- [LATIHAN A]:
Terjemahkan kalimat dari teks berikut ke dalam bahasa Inggris: "Tadi pagi saya dibuat takjub."

Thursday, February 16, 2012

cover




Begitulah, dik. Akan sangat panjang. Ide tentang rumah ini, seberbusa apapun aku membincangkannya, pada akhirnya adalah ide tentangmu. ('Dear, Allah': sebuah kumpulan surat tak biasa, dapat diperoleh tanggal 25 Februari, hanya di Bontang)

-jejaring-

Tadi pagi saya dibuat takjub. Bukan hal spesial memang, hanya sebuah  tawaran pertemanan yang muncul ketika saya membuka akun facebook menjelang jam blokir berdentang—jam tujuh pagi. Juga bukan tentang spesialnya orang yang mengajukan pertemanan itu. Rasa-rasanya, minimal sampai saat ini, tak pernah ada orang yang membuat saya bersorak atau bahagia secara berlebihan ketika namanya terpampang di daftar nama-nama yang mengajukan pertemanan di dunia maya ini.

- [DATA UNTUK DIOLAH]:
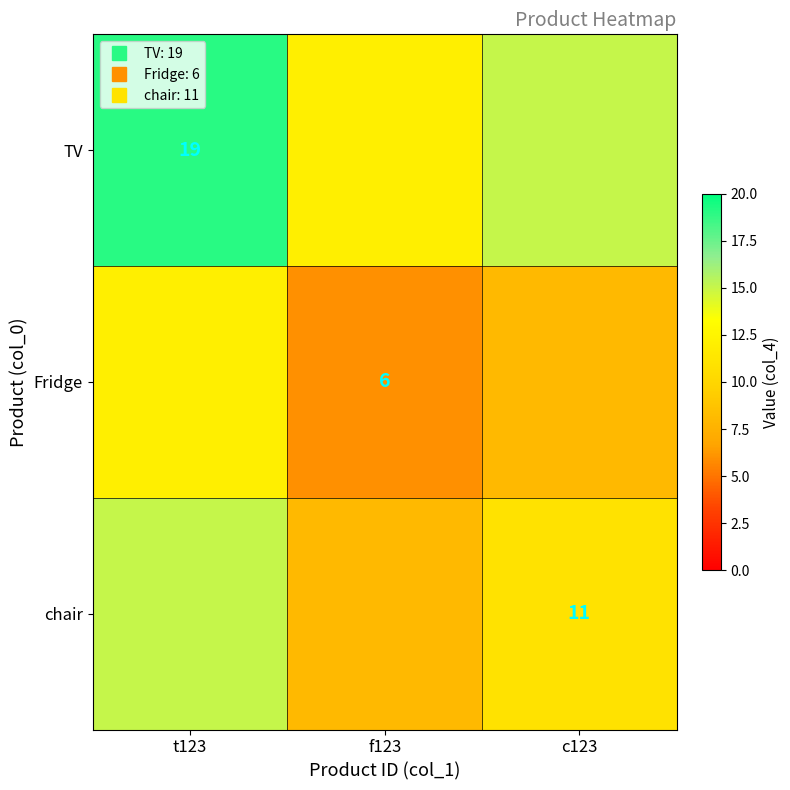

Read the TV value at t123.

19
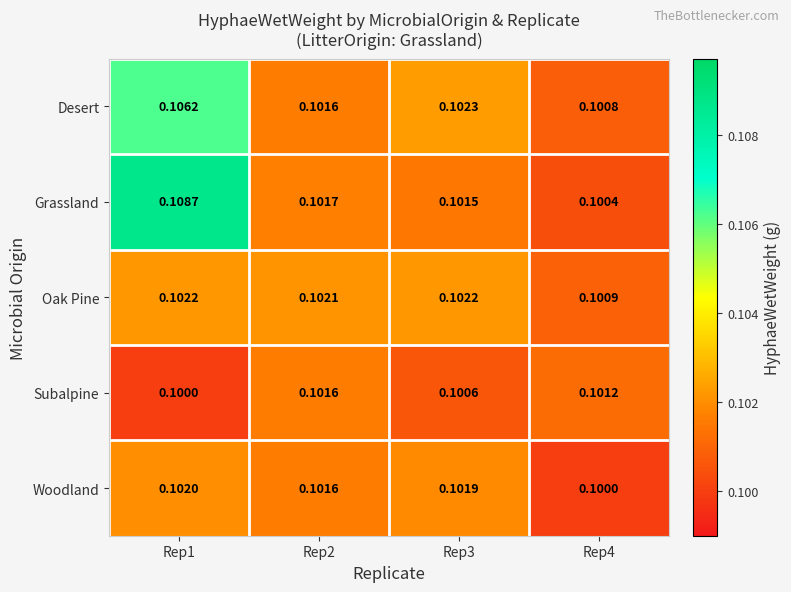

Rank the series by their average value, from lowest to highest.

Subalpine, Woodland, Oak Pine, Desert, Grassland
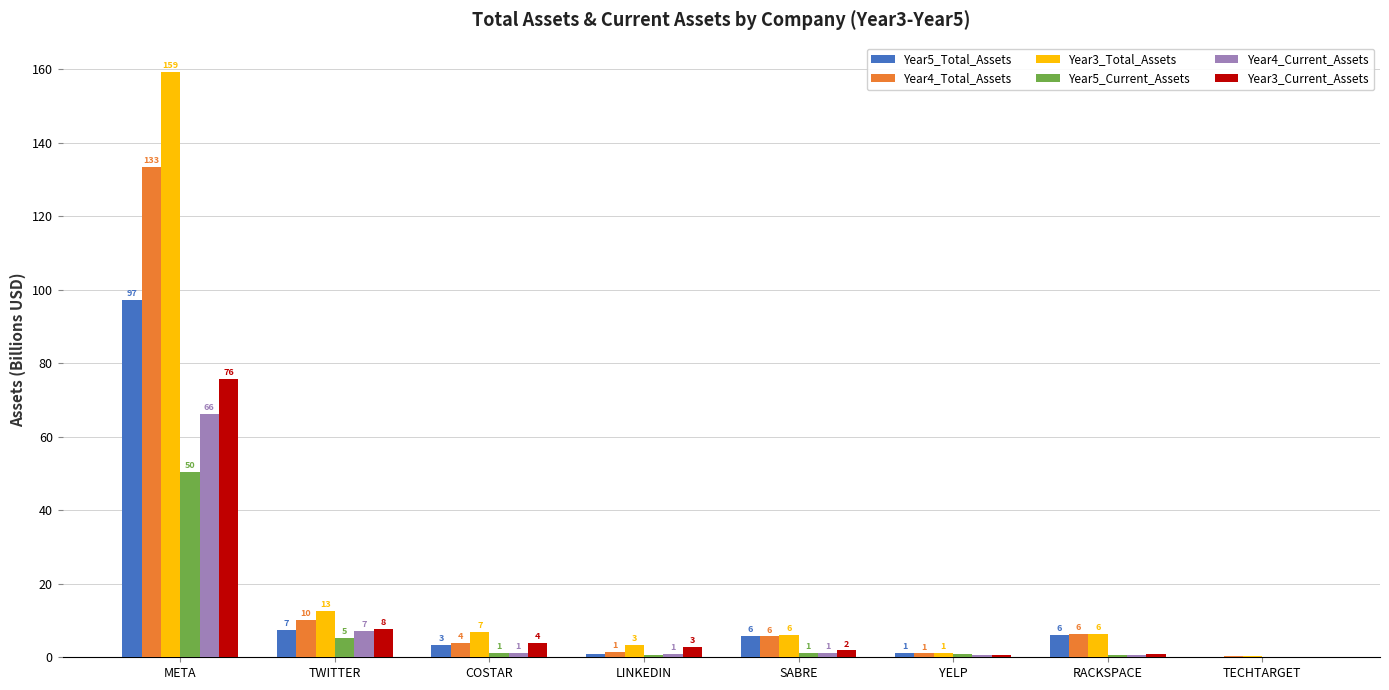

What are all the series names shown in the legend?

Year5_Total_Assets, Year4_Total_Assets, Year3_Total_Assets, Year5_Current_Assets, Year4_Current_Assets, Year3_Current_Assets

==

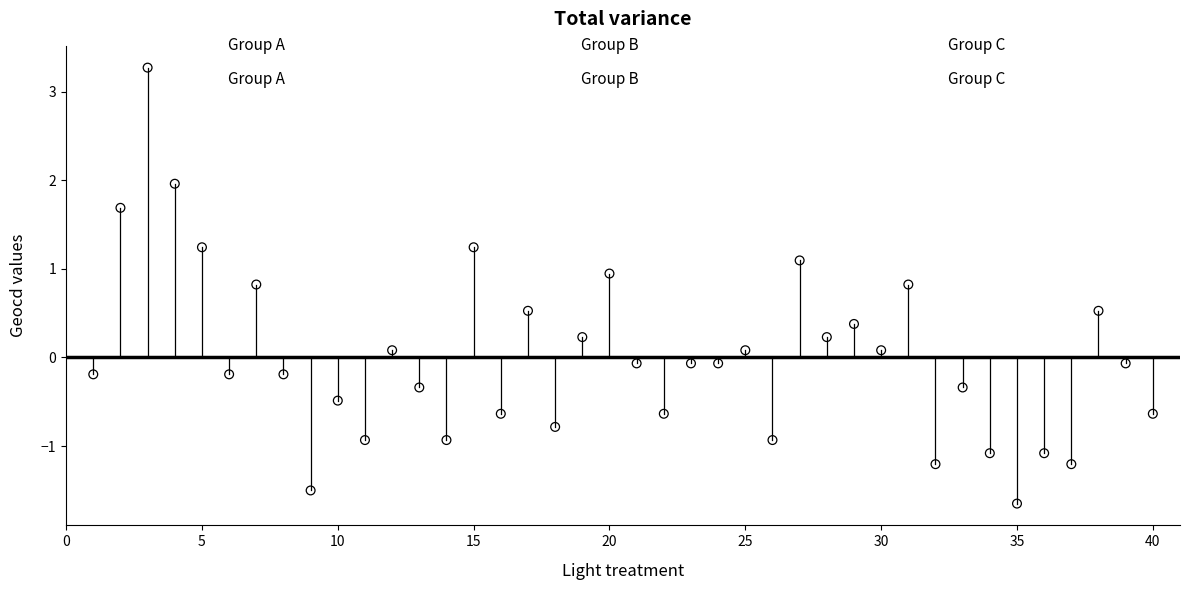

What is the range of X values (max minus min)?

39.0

- [LATIHAN B]:
Tuliskan kembali semua baris catatan, mulai dari baris yang memuat "Read the TV value at t123." sampai ke baris yang memuat "What are all", dengan kedua baris itu ikut disertakan. Gambarnya jangan dimasukkan ke dalam jawaban.

- [HASIL LATIHAN A]:
This morning I was amazed.

- [HASIL LATIHAN B]:
Read the TV value at t123.

19

Rank the series by their average value, from lowest to highest.

Subalpine, Woodland, Oak Pine, Desert, Grassland

What are all the series names shown in the legend?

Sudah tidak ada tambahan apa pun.